### TASK STATEMENT
Please copy every line of the data in which the string "your" appears.

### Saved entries

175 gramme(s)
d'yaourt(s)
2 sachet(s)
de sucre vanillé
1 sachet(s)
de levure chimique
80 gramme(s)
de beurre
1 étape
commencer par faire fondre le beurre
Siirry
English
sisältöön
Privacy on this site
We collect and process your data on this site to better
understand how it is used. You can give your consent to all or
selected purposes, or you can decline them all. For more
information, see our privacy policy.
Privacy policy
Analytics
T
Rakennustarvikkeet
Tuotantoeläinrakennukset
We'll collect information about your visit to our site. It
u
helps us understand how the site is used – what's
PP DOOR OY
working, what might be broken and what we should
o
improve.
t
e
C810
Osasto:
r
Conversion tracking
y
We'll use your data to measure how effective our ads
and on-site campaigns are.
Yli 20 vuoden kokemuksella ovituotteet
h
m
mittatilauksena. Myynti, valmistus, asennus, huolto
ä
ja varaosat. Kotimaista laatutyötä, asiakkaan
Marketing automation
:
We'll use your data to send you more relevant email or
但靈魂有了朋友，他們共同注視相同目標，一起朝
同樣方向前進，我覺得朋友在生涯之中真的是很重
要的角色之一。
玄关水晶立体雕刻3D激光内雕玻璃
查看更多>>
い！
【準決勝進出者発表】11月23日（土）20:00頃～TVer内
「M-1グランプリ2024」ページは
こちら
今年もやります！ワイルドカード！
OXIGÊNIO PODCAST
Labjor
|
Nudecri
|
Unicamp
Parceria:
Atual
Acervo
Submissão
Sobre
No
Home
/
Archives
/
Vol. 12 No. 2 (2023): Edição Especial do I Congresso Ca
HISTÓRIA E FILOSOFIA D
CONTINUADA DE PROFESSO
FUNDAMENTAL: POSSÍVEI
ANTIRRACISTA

### ANSWER BOX
We collect and process your data on this site to better
understand how it is used. You can give your consent to all or
We'll collect information about your visit to our site. It
We'll use your data to measure how effective our ads
We'll use your data to send you more relevant email or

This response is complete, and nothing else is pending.